Comment 7: Include hands-on and end-to-end processing times (lab and compute) to help labs plan resources
Response 7: DNA extraction and PCR ~2 hours
Library Preparation ~ 3 hours
Sequencing time (MinION/GridION): ~16-24 hours
Bioinformatics pipeline (base calling to report): ~2-4 hours/batch run of 24 samples on Azure GPU/CPU compute.
This information has been added to the text at line 302-303 and line 346-347.
We recognise that these metrics will vary by user and available computing environments. The pipeline outputs a detailed HTML file, which summarizes for each sample all individual processes and resources used. Additional Nextflow-specific logs are also generated as standard outputs for each run to help with resources planning and allocation.
Comment 8: Discuss expanding the variant panel to capture rare alleles (e.g., cis-AB, A-subtypes) for broader clinical utility.
Response 8: The current variant panel is designed to detect four major ABO phenotypes and key O subtypes, tailored specifically for phenotype prediction in registry typing using buccal swabs from the target donor population. While the assay fulfills its intended purpose, we recognize the importance of broader clinical applicability. To support this, the project has been made publicly available and open to independent contributions via the nf-core bioinformatics community (https://nf-co.re/abotyper/dev/), ensuring transparency, collaboration, and accessibility.
The inclusion of additional rare alleles will be guided by user-driven needs and use cases. Any additions will undergo rigorous testing and validation and must be approved through the nf-core community to maintain the reliability and clinical robustness of the pipeline
Comment 9: Publish a user guide and open-source pipeline code under a permissive license to facilitate adoption.
Response 9: The full pipeline, along with installation instructions, is open-sourced and available on GitHub (https://github.com/fmobegi/abo-analysis) and the nf-core platform (https://nf-co.re/abotyper/dev).
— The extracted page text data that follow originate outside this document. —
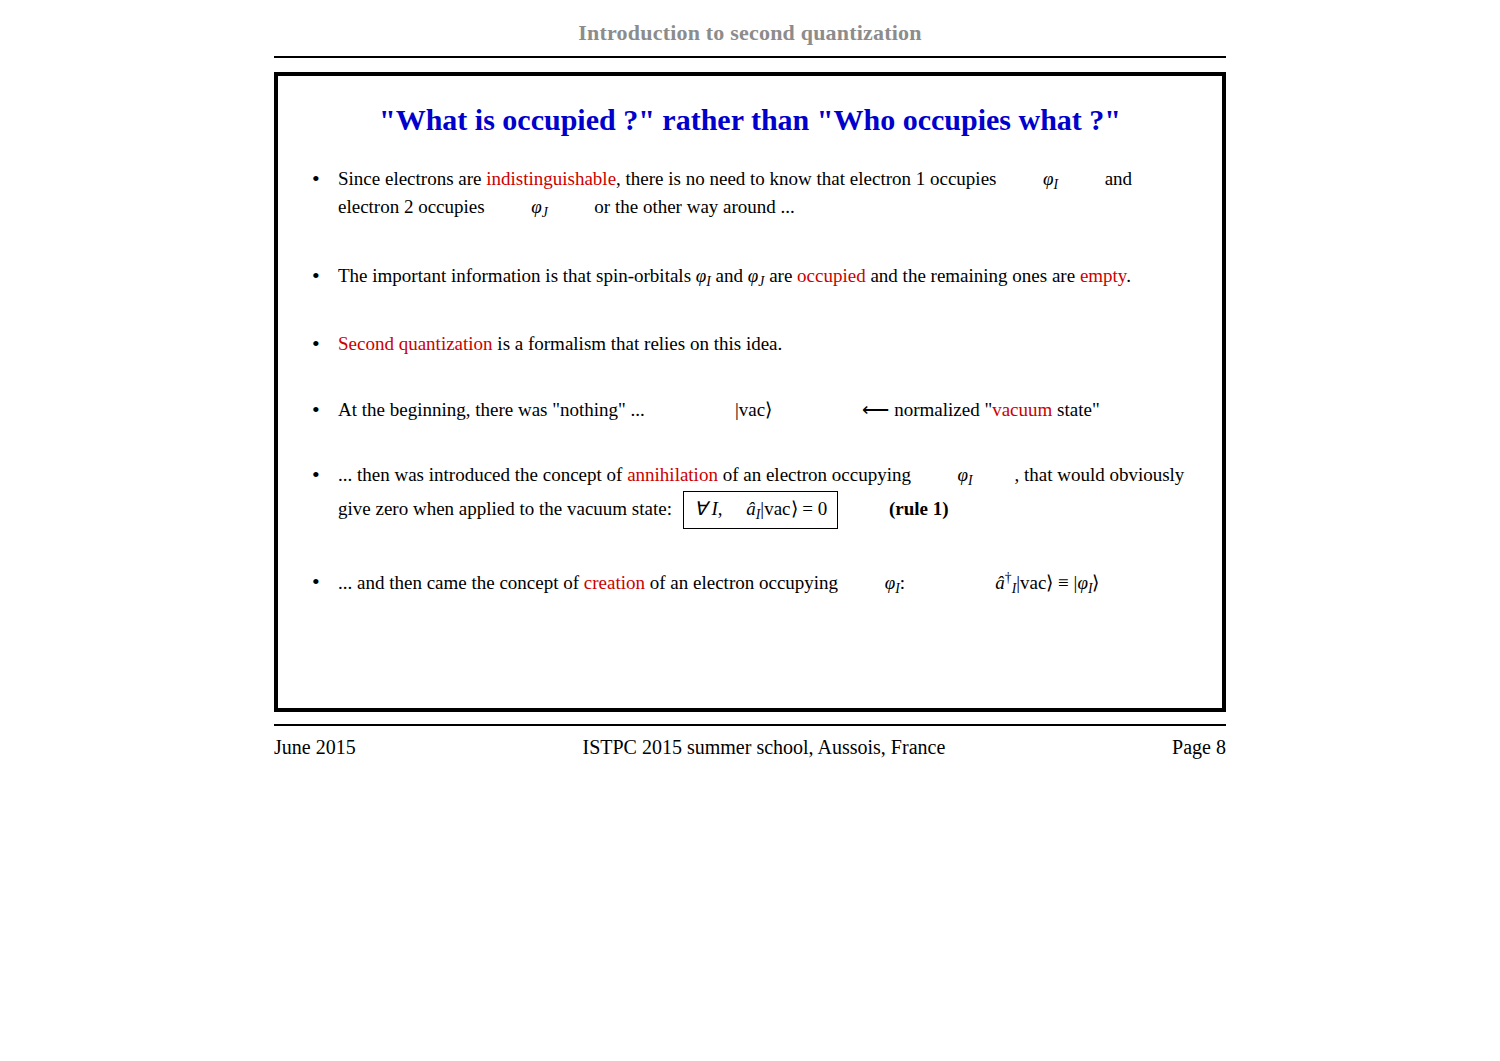Introduction to second quantization
"What is occupied ?" rather than "Who occupies what ?"
Since electrons are indistinguishable, there is no need to know that electron 1 occupies φI and electron 2 occupies φJ or the other way around ...
The important information is that spin-orbitals φI and φJ are occupied and the remaining ones are empty.
Second quantization is a formalism that relies on this idea.
At the beginning, there was "nothing" ... |vac⟩ ⟵ normalized "vacuum state"
... then was introduced the concept of annihilation of an electron occupying φI , that would obviously give zero when applied to the vacuum state: ∀ I, âI|vac⟩ = 0 (rule 1)
... and then came the concept of creation of an electron occupying φI: â†I|vac⟩ ≡ |φI⟩
June 2015
ISTPC 2015 summer school, Aussois, France
Page 8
The project is released under an MIT open-source license for the code and a Creative Commons license for the documentation, enabling reuse and modification by the broader community.
Comprehensive documentation is provided, including details on core dependencies, setup instructions, example input/output files, and a deployment guide compatible with Singularity, Docker, and Conda environments.
Comment 10: Compare per-sample costs (reagents plus cloud compute) with traditional serology and short-read genotyping.
Response 10: This assay was not to replace serology but as a screening assay for high throughput registry typing. Costs may vary by country or setting, and we therefore chose not to include these estimates in the manuscript. Additionally, in our workflow, ABO typing is performed alongside HLA genotyping, so costs reflect the combined analysis for the purpose of registry typing only.